La radio dite généraliste devient une mono thématique et la radio thématique se bat pour conserver difficilement sa spécificité. Le CSA, gardien du respect des formats, des règles de diffusion n’y voit pas malice et le danger d’une dérive lente mais inexorable de la généraliste vers la station majoritairement tournée vers l’information s’amplifie .Ce mal, telle l’hydre, prend l’allure d’uniformité, de « panurgisme », de pâle copie, de banalité et d’uène Infobésité* amplifiée par la multiplication des canaux ou supports, relais d’Information, que sont les tablette, smartphone, ordinateur ! Je ne passerai pas sous silence les risques considérables de dérives encourus par « Le MÉDIA » en général que cette course « à la dernière info exclusive » représente !

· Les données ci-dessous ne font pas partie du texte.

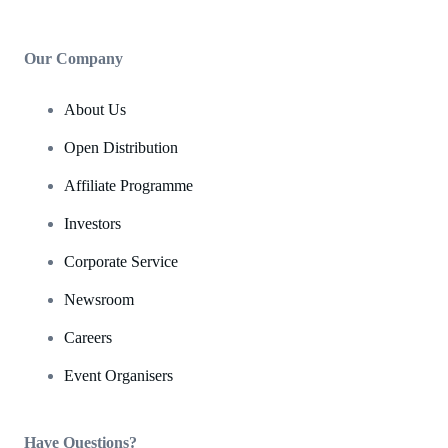
Our Company
About Us
Open Distribution
Affiliate Programme
Investors
Corporate Service
Newsroom
Careers
Event Organisers
Have Questions?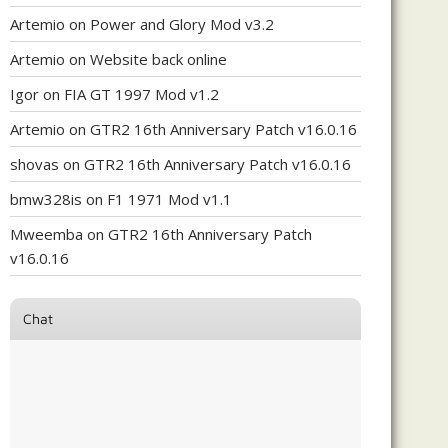
Artemio
on
Power and Glory Mod v3.2
Artemio
on
Website back online
Igor
on
FIA GT 1997 Mod v1.2
Artemio
on
GTR2 16th Anniversary Patch v16.0.16
shovas
on
GTR2 16th Anniversary Patch v16.0.16
bmw328is
on
F1 1971 Mod v1.1
Mweemba
on
GTR2 16th Anniversary Patch
v16.0.16
Chat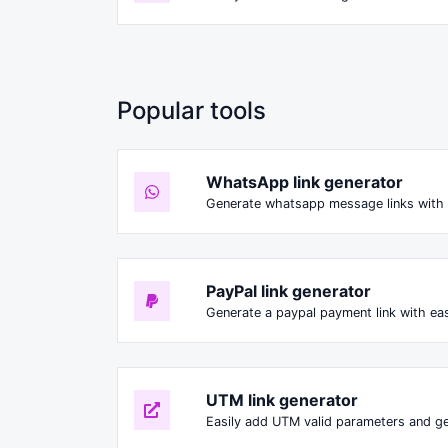
Popular tools
WhatsApp link generator
Generate whatsapp message links with 
PayPal link generator
Generate a paypal payment link with ea
UTM link generator
Easily add UTM valid parameters and ge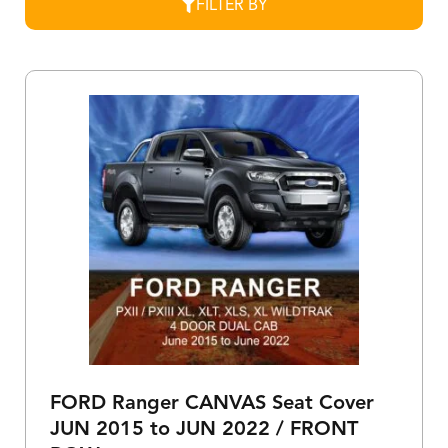
FILTER BY
FORD Ranger CANVAS Seat Cover
JUN 2015 to JUN 2022 / FRONT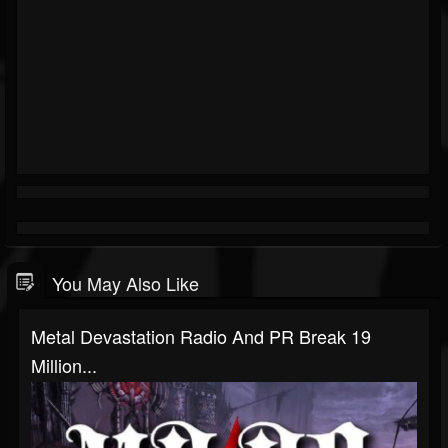
You May Also Like
Metal Devastation Radio And PR Break 19
Million...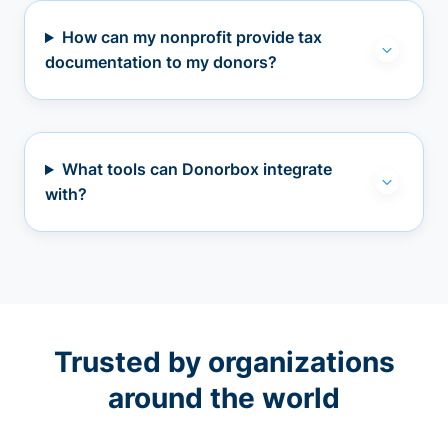
How can my nonprofit provide tax
documentation to my donors?
What tools can Donorbox integrate
with?
Trusted by organizations
around the world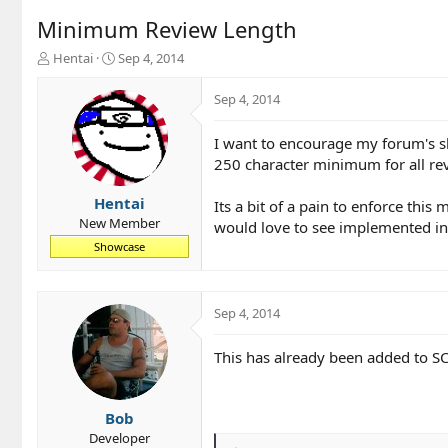
Minimum Review Length
T
S
Hentai
Sep 4, 2014
h
t
r
a
Sep 4, 2014
e
r
a
t
I want to encourage my forum's s
d
d
250 character minimum for all re
s
a
t
t
a
e
Hentai
Its a bit of a pain to enforce thi
r
New Member
would love to see implemented i
t
Showcase
e
r
Sep 4, 2014
This has already been added to SC 
Bob
Developer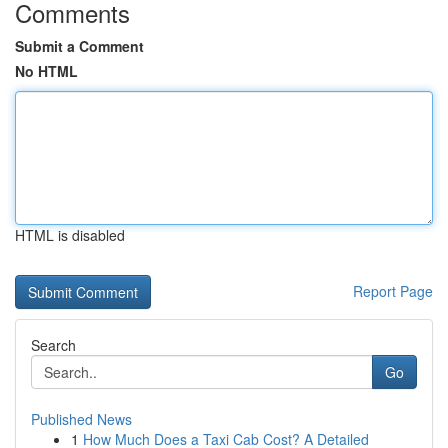
Comments
Submit a Comment
No HTML
HTML is disabled
Report Page
Search
Go
Published News
1
How Much Does a Taxi Cab Cost? A Detailed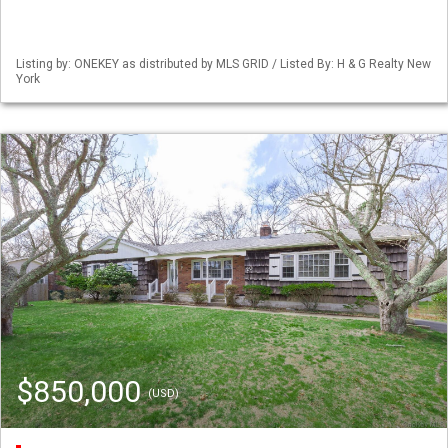
Listing by: ONEKEY as distributed by MLS GRID / Listed By: H & G Realty New
York
$850,000
(USD)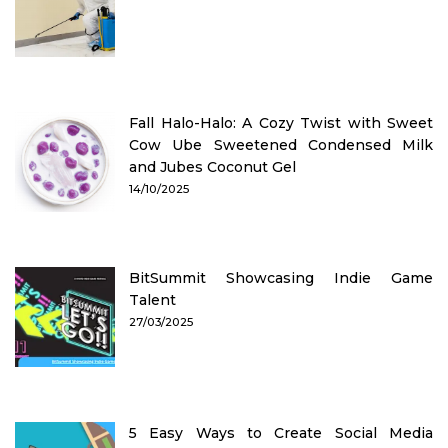
Fall Halo-Halo: A Cozy Twist with Sweet
Cow Ube Sweetened Condensed Milk
and Jubes Coconut Gel
14/10/2025
BitSummit Showcasing Indie Game
Talent
27/03/2025
5 Easy Ways to Create Social Media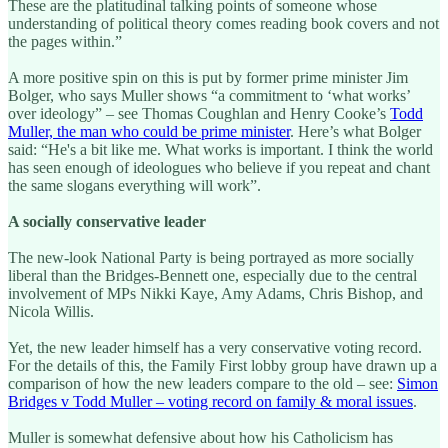
These are the platitudinal talking points of someone whose
understanding of political theory comes reading book covers and not
the pages within.”
A more positive spin on this is put by former prime minister Jim
Bolger, who says Muller shows “a commitment to ‘what works’
over ideology” – see Thomas Coughlan and Henry Cooke’s
Todd
Muller, the man who could be prime minister
. Here’s what Bolger
said: “He's a bit like me. What works is important. I think the world
has seen enough of ideologues who believe if you repeat and chant
the same slogans everything will work”.
A socially conservative leader
The new-look National Party is being portrayed as more socially
liberal than the Bridges-Bennett one, especially due to the central
involvement of MPs Nikki Kaye, Amy Adams, Chris Bishop, and
Nicola Willis.
Yet, the new leader himself has a very conservative voting record.
For the details of this, the Family First lobby group have drawn up a
comparison of how the new leaders compare to the old – see:
Simon
Bridges v Todd Muller – voting record on family & moral issues
.
Muller is somewhat defensive about how his Catholicism has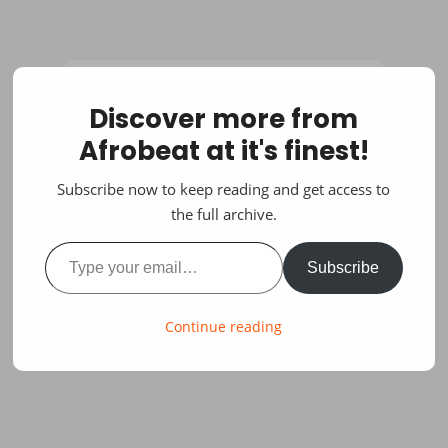
Discover more from
Afrobeat at it's finest!
Subscribe now to keep reading and get access to
the full archive.
Type your email…
Subscribe
Continue reading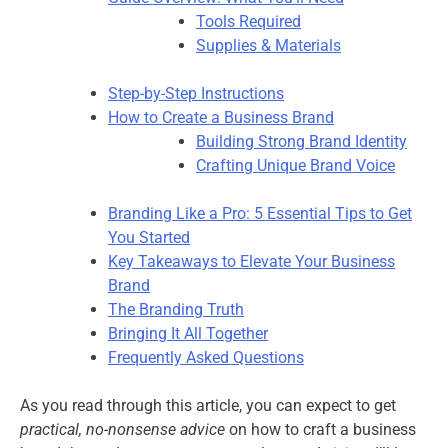
Tools Required
Supplies & Materials
Step-by-Step Instructions
How to Create a Business Brand
Building Strong Brand Identity
Crafting Unique Brand Voice
Branding Like a Pro: 5 Essential Tips to Get
You Started
Key Takeaways to Elevate Your Business
Brand
The Branding Truth
Bringing It All Together
Frequently Asked Questions
As you read through this article, you can expect to get
practical, no-nonsense advice
on how to craft a business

Un changement de comportement

Les nouvelles technologies épousées et imposées par tout médium modifient profondément le comportement de l’auditeur qui tend à devenir un visio’diteur informé en temps réel à travers, le poste de radio traditionnelle et maintenant de façon exponentielle par les alertes permanentes reçues sur les différents terminaux. Ne sommes-nous pas entrain de couper la branche sur laquelle nos médias audiovisuels étaient confortablement assis ? N’attend pas l’info elle est déjà arrivée à toi !
Que l’on ne me fasse pas de faux procès en me répliquant que « la radio a changé » « qu’il faut que je m’adapte » « qu’il faut donner à l’auditeur ce qu’il demande » ! Justement l’auditeur que veut-il ? Eh bien parlons-en ! Écoutons-le un instant et prenons le temps d’analyser les chiffres du Médiamétrie de Septembre/octobre 2015. Que disent-ils ? Premier round : les vainqueurs, sont les musicales ! En face les généralistes stagnent ou accusent une tendance baissière comme RMC et France Info, particulièrement !
Comme me le disait hier encore un fidèle de France Bleu Haute Normandie, « Bien sûr que nous sommes consternés par ce qu’il se passe à Paris, mais croyez-vous que même NOTRE radio a besoin de se mettre à l’unisson de France Info, d’Inter, RTL ou Europe 1? Vous savez, si nous voulons de « l’info de Paris » nous savons où aller la chercher ».
Enfin, comme nous le faisions jadis, lorsque des évènements tragiques survenaient, nous avions à coeur de modifier la liste de diffusion des titres musicaux, de supprimer dans un premier temps les écrans publicitaires, puis d’écouter un à un le contenu des pubs pour être certain que rien ne puisse choquer . Nous recherchions sans cesse le bon équilibre et n’hésitions pas à l’extrême limite à « Casser l’antenne ».

Casser son antenne ?

Non ne nous y trompons pas, casser de fond en comble - et de manière prolongée une grille d’antenne, en y laissant que l’Information répond d’abord et avant tout à une logique comptable certainement pas financière au contraire (la suppression - de bon aloi - totale ou partielle de la pub est un manque à gagner ) mais comptable au regard de l’audience ! Je suis prêt à prendre les paris sur la prochaine vague Médiamétrie de janvier, l’information des évènements multi diffusée par chacune des stations ne modifiera guère le classement des « généralo-thématiques » sauf peut-être pour France Info et ses journalistes - dont la mission première est d’INFORMER – qui mériteraient de meilleurs chiffres.


Ce qui ne sous-entend absolument pas que l’ensemble de la classe journalistique Radio et Télévision ne se voit pas saluer individuellement par un ENORME coup de Chapeau ; et ce pour le travail ininterrompu fournit depuis vendredi dans le seul but de nous INFORMER. M C’est aussi cela le métier de journaliste, qu’il soit pratiqué au coin de la rue ou au bout du monde !
Voilà pourquoi il est nécessaire de lancer une réfléxion sur ce thème en respectant l’avis de chacun, mais sans s’abstenir de poser les bonnes questions dans un seul et unique objectif : donner à l’auditeur le choix du programme qu’il souhaite entendre dans sa radio, son ordi, son smartphone etc.

*L'infobésité est issue de la contraction entre les termes "information" et "obésité". Elle désigne la surcharge d'informations à laquelle nous sommes tous les jours confrontés.